Clinton Urges Pakistani Cooperation With Afghanistan

July 19, 2010 Updated: October 1, 2015

Afghanistan Minister of Trade Anwar Ul Haq Ahadi (L) and Pakistani Minister of Trade Makdoom Amin Fahim (R-front) sign treaties, including a trade deal, as U.S. Secretary of State Hillary Clinton and Pakistani Prime Minister Syed Yousaf Raza Gillani look on. (Paul J. Richards/Getty Images)
Afghanistan Minister of Trade Anwar Ul Haq Ahadi (L) and Pakistani Minister of Trade Makdoom Amin Fahim (R-front) sign treaties, including a trade deal, as U.S. Secretary of State Hillary Clinton and Pakistani Prime Minister Syed Yousaf Raza Gillani look on. (Paul J. Richards/Getty Images)
Secretary of State Hillary Clinton, visited Pakistan on Sunday urging the country to cooperate more with the Afghan government in tackling Taliban fighters.
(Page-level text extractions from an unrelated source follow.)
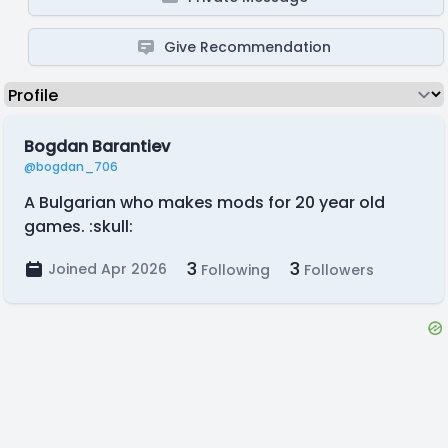
Give Recommendation
Bogdan Barantiev
@bogdan_706
A Bulgarian who makes mods for 20 year old
games. :skull:
3
3
Joined Apr 2026
Following
Followers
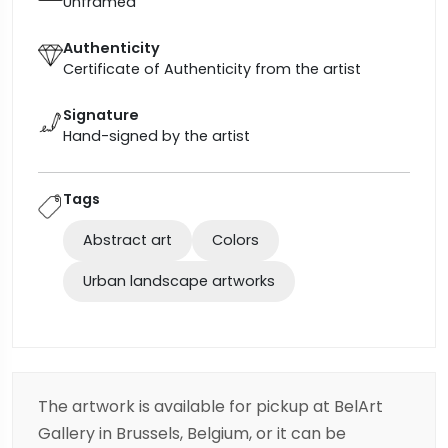
Unframed
Authenticity
Certificate of Authenticity from the artist
Signature
Hand-signed by the artist
Tags
Abstract art
Colors
Urban landscape artworks
The artwork is available for pickup at BelArt
Gallery in Brussels, Belgium, or it can be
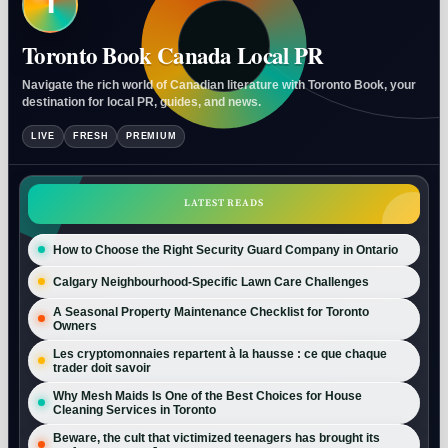
T
Toronto Book Canada Local PR
Navigate the rich world of Canadian literature with Toronto Book, your
destination for local PR, guides, and news.
LIVE
FRESH
PREMIUM
LATEST READS
How to Choose the Right Security Guard Company in Ontario
Calgary Neighbourhood-Specific Lawn Care Challenges
A Seasonal Property Maintenance Checklist for Toronto
Owners
Les cryptomonnaies repartent à la hausse : ce que chaque
trader doit savoir
Why Mesh Maids Is One of the Best Choices for House
Cleaning Services in Toronto
Beware, the cult that victimized teenagers has brought its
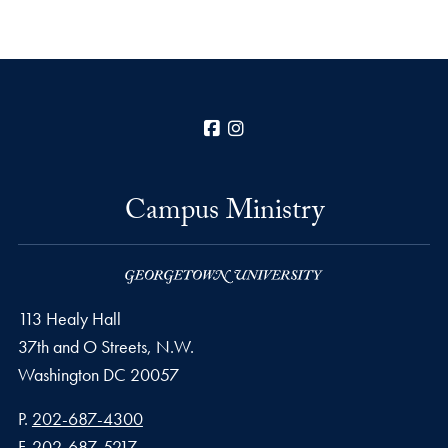
Facebook
Instagram
Campus Ministry
113 Healy Hall
37th and O Streets, N.W.
Washington
DC
20057
Phone number
P.
202-687-4300
Fax number
F.
202-687-5217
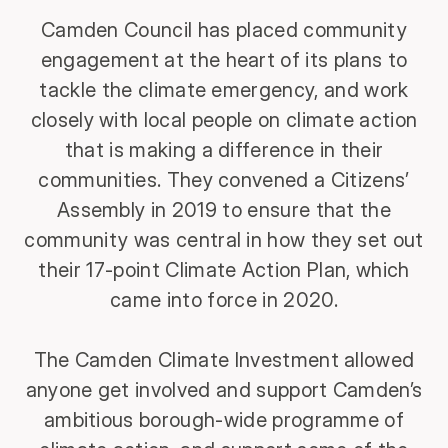
Camden Council has placed community
engagement at the heart of its plans to
tackle the climate emergency, and work
closely with local people on climate action
that is making a difference in their
communities. They convened a Citizens’
Assembly in 2019 to ensure that the
community was central in how they set out
their 17-point Climate Action Plan, which
came into force in 2020.
The Camden Climate Investment allowed
anyone get involved and support Camden’s
ambitious borough-wide programme of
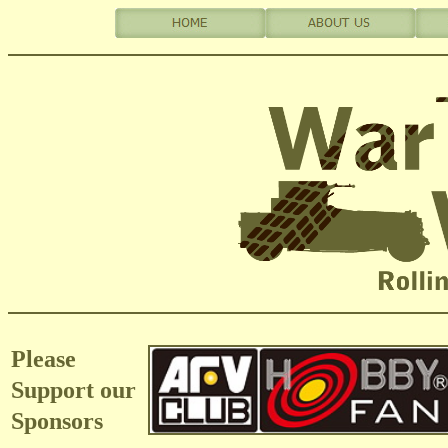
Please
Support our
Sponsors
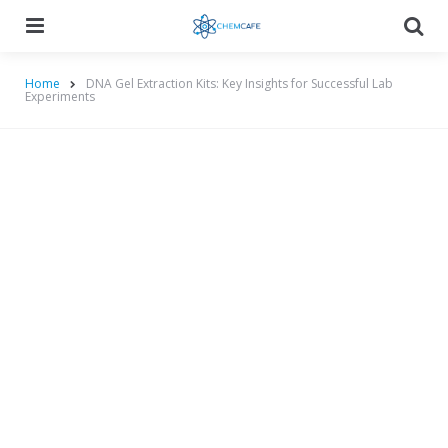
Menu
Searc
Home
DNA Gel Extraction Kits: Key Insights for Successful Lab
Experiments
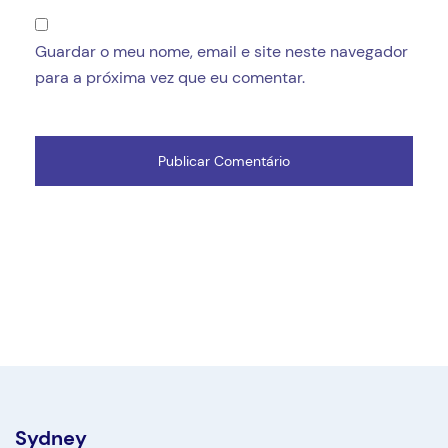
Guardar o meu nome, email e site neste navegador
para a próxima vez que eu comentar.
Sydney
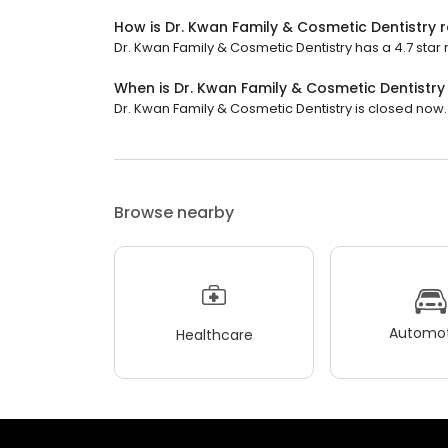
How is Dr. Kwan Family & Cosmetic Dentistry 
Dr. Kwan Family & Cosmetic Dentistry has a 4.7 star 
When is Dr. Kwan Family & Cosmetic Dentistr
Dr. Kwan Family & Cosmetic Dentistry is closed now. I
Browse nearby
Automot
Healthcare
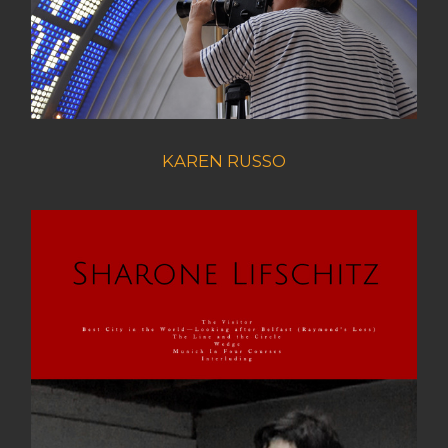
KAREN RUSSO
During her visit, Pakistan and Afghanistan officials signed off on a bilateral trade deal that had been pushed forward by the U.S. Relations between the neighboring countries have been strained for decades, but the Obama administration has been working hard to bring them closer together.

Clinton also assured Pakistani officials of America’s commitment to the long-term development of the country, development that goes beyond security matters.

On Monday, the secretary is scheduled to announce a massive financial aid deal for Pakistan. The aid is directed at water, energy, agriculture, and health projects and are part of a five-year $7.5 billion aid package, approved by Congress last fall.

Public opinion toward the United States has also been low recently in Pakistan. Clinton was hoping to take steps to improve that.

Airstrikes by unmanned U.S. drones against the Taliban in Pakistan's border region frequently result in civilian casualties, which is one reason why public opinion toward the United States has declined.

A report published last week by the Afghanistan Rights Monitor states that in Afghanistan 210 civilians were killed in airstrikes this year.

Part of her visit was scheduled to include a town hall meeting taking questions from local citizens and covered by local media.

On Tuesday, Clinton and officials from over 60 nations will attend a major conference in Afghanistan's capital, Kabul. It will be the “first conference on Afghanistan in Afghanistan,” Mark Sedwill, NATO's top civilian representative in Afghanistan, said at a press briefing last week.

Far-reaching security measures are being taken in Kabul to prevent possible attacks by insurgents during this conference.

On Sunday, however, a suicide bomber killed three Afghan civilians and injured dozens in Kabul.

"Nobody is going to offer a 100 percent guarantee, but they [security precautions] are very extensive and indeed intensive," said Sedwill, according to Reuters.

Clinton’s visit to Pakistan and Afghanistan comes amid American lawmakers’ concerns over the death toll of American and international forces. Last month, over 100 soldiers were killed despite the additional infusion of tens of thousands of new U.S. troops to Afghanistan this year.

Taliban and other insurgents have become “more resilient, multi-structured and deadly,” according to the Afghanistan Rights Monitor.